I recently went to a fundraiser for the arts at an art gallery. In the gallery they were selling boxes that were crudely made of wood. Butt Joints mostly with wood that I thought was way too thick for the size of the box. One had a wave cut lid and when I looked at the underside it had been crudley chiseled out and never refined. Am I missing something about art? They were asking 30 - 60 dollors for these and I can not for the life of me understand anyone paying that. If so I think I will go into mass production? Anyone out there have experiance with this kind of thing?


----------



## wseand (Jan 27, 2010)

I never try to understand art, it is way to subjective for me, you either like it or hate it. Maybe it was some sort of new artistry or they were just trying to get new artists a little exposure while making some money for their cause. If you paid what is was worth they certainly wouldn't be making very much.


----------



## TopamaxSurvivor (May 2, 2008)

Did they sell any?


----------



## greasemonkeyredneck (Aug 14, 2010)

"Art" is a term that is used kind of loosely in my opinion. Of course I have seen pieces of "art" that were carefully crafted by talented hands that had so much care and passion in it that it was probably pure hell for the "artist" to put a price on.
Then I've seen a for (just one example) piece at a craft show that made me scratch my head in wonderment. It was a board about a foot square, with about five hundred nails driven halfway through it and then framed so that it was basically a picture of a flat surface made up of nail heads.

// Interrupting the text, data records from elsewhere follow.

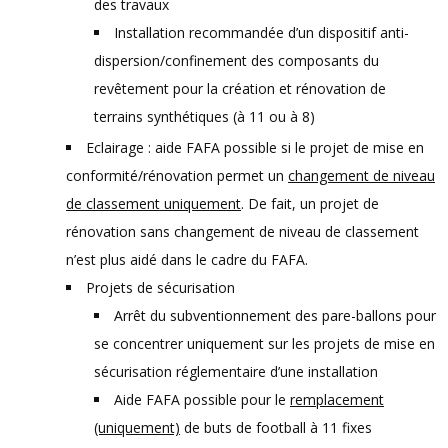
des travaux
Installation recommandée d’un dispositif anti-
dispersion/confinement des composants du
revêtement pour la création et rénovation de
terrains synthétiques (à 11 ou à 8)
Eclairage : aide FAFA possible si le projet de mise en
conformité/rénovation permet un
changement de niveau
de classement uniquement
. De fait, un projet de
rénovation sans changement de niveau de classement
n’est plus aidé dans le cadre du FAFA.
Projets de sécurisation
Arrêt du subventionnement des pare-ballons pour
se concentrer uniquement sur les projets de mise en
sécurisation réglementaire d’une installation
Aide FAFA possible pour le
remplacement
(uniquement)
de buts de football à 11 fixes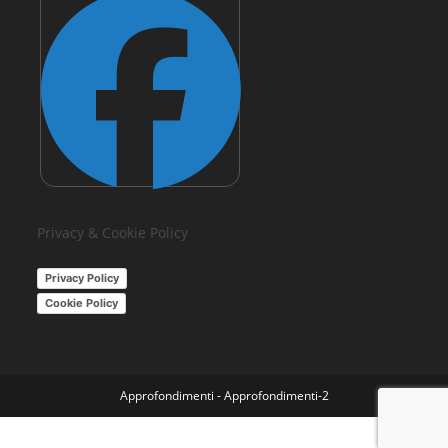
Privacy & Cookie Policy
Privacy Policy
Cookie Policy
Approfondimenti
-
Approfondimenti-2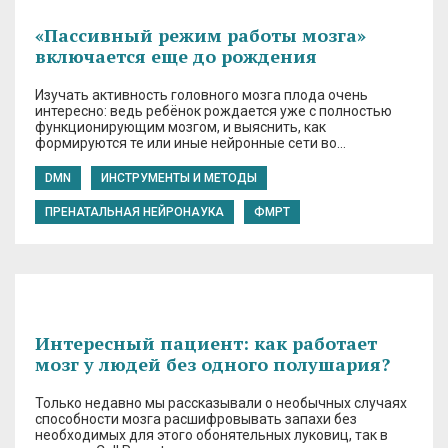
«Пассивный режим работы мозга»
включается еще до рождения
Изучать активность головного мозга плода очень
интересно: ведь ребёнок рождается уже с полностью
функционирующим мозгом, и выяснить, как
формируются те или иные нейронные сети во…
DMN
ИНСТРУМЕНТЫ И МЕТОДЫ
ПРЕНАТАЛЬНАЯ НЕЙРОНАУКА
ФМРТ
Интересный пациент: как работает
мозг у людей без одного полушария?
Только недавно мы рассказывали о необычных случаях
способности мозга расшифровывать запахи без
необходимых для этого обонятельных луковиц, так в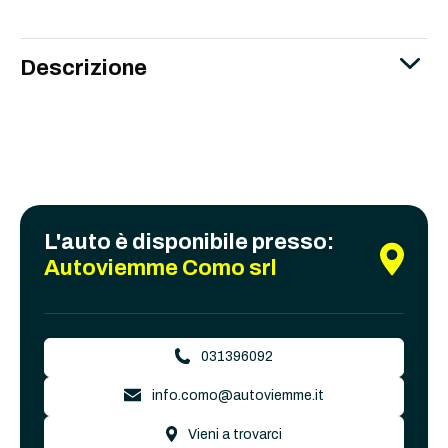
Descrizione
L'auto è disponibile presso:
Autoviemme Como srl
031396092
info.como@autoviemme.it
Vieni a trovarci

The piece cost three hundred bucks, because it was "art". My nine year old son does this anytime I allow him to waste enough nails. So I guess that under my roof lives an "artist".


----------



## mpmitche (Apr 2, 2010)

I don't know if the sold anything; none while I was there but who knows. I think good craftsmanship is a form of art, what I can't understand is why good craftsmanship is called "expensive" and people go to Ikea but art like this is poor craftsmanship and no one dares say so.


----------